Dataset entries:
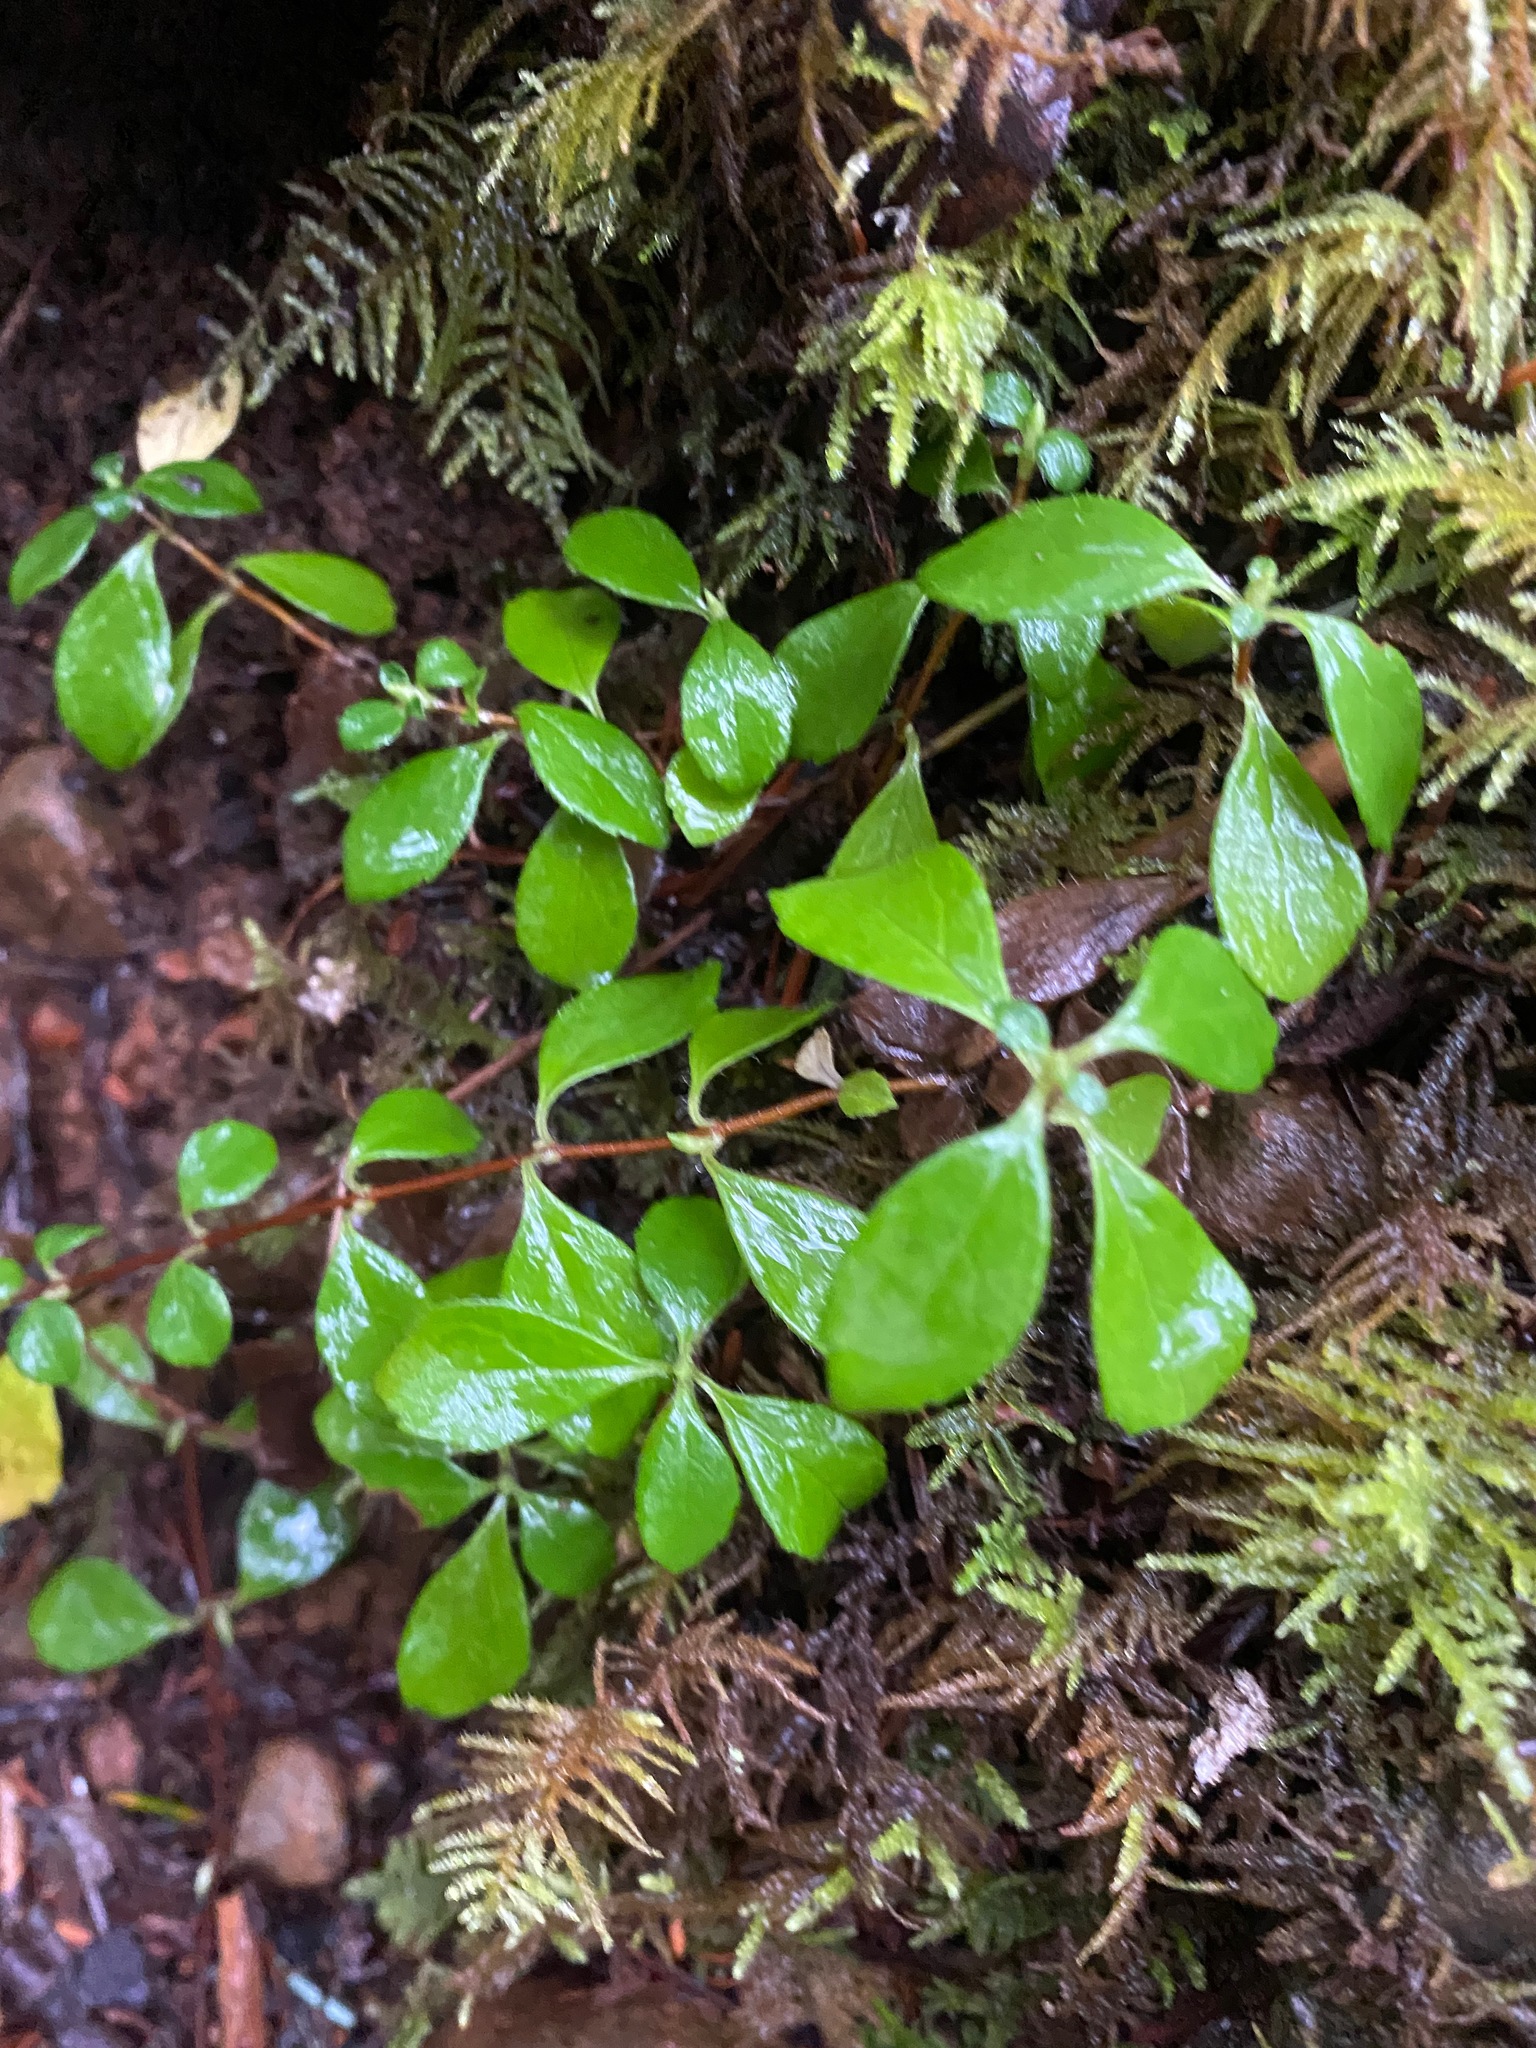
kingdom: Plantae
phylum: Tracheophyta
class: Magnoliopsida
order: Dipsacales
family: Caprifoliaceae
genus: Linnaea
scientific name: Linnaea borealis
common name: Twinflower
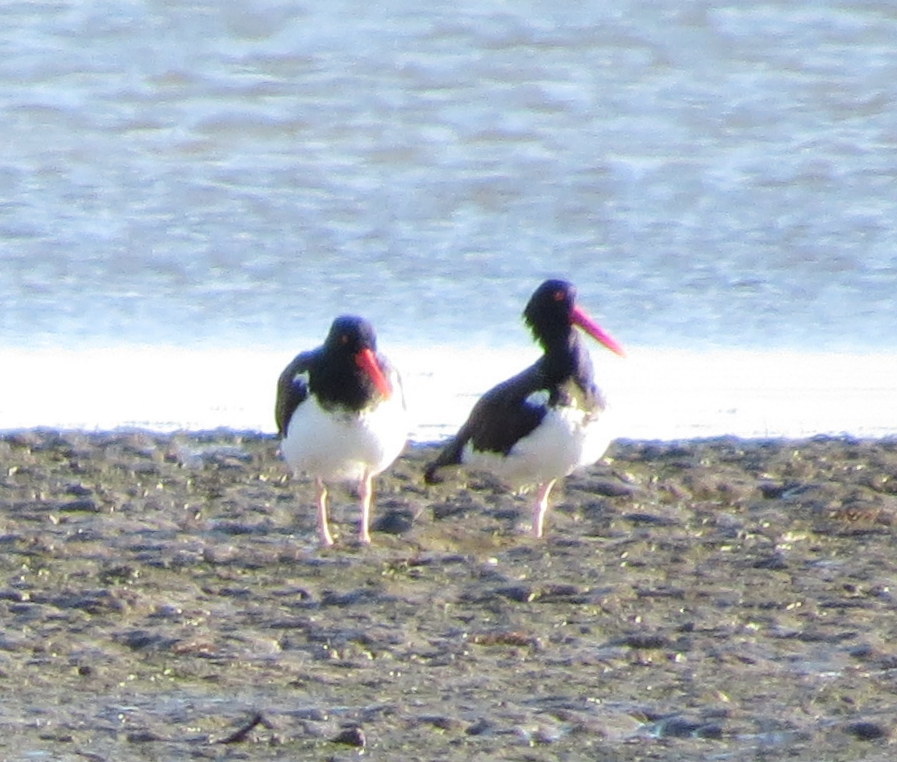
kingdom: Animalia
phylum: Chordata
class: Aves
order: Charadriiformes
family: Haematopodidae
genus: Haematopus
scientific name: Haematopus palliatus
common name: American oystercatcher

---

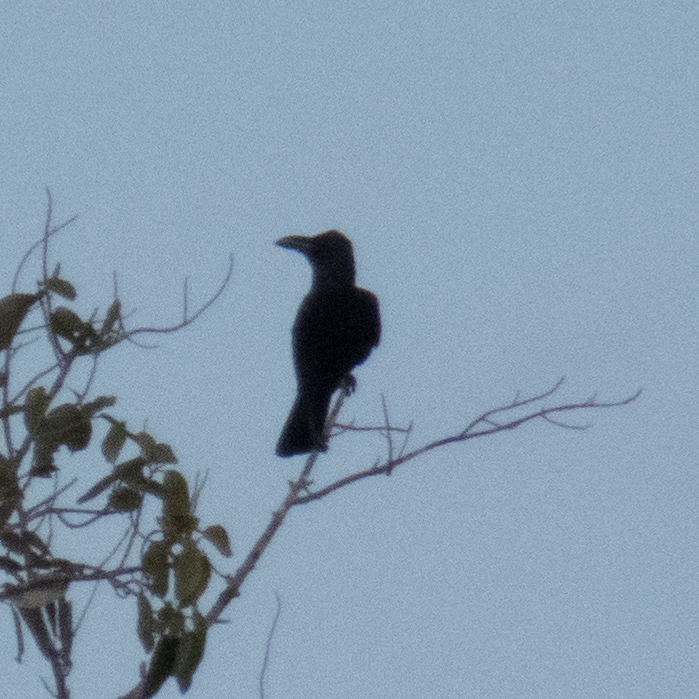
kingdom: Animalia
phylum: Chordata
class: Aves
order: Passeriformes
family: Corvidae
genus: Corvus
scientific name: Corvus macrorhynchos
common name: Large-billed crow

**GIVEN REQUEST**
Can you switch "scientific name" to "binomial name" in the material, starting at the line with "genus: Linnaea" and ending at the line with "scientific name: Haematopus palliatus", and give those lines again with nothing else changed and the pictures left out?

**ANSWER FOR THIS EXERCISE**
genus: Linnaea
binomial name: Linnaea borealis
common name: Twinflower
kingdom: Animalia
phylum: Chordata
class: Aves
order: Charadriiformes
family: Haematopodidae
genus: Haematopus
binomial name: Haematopus palliatus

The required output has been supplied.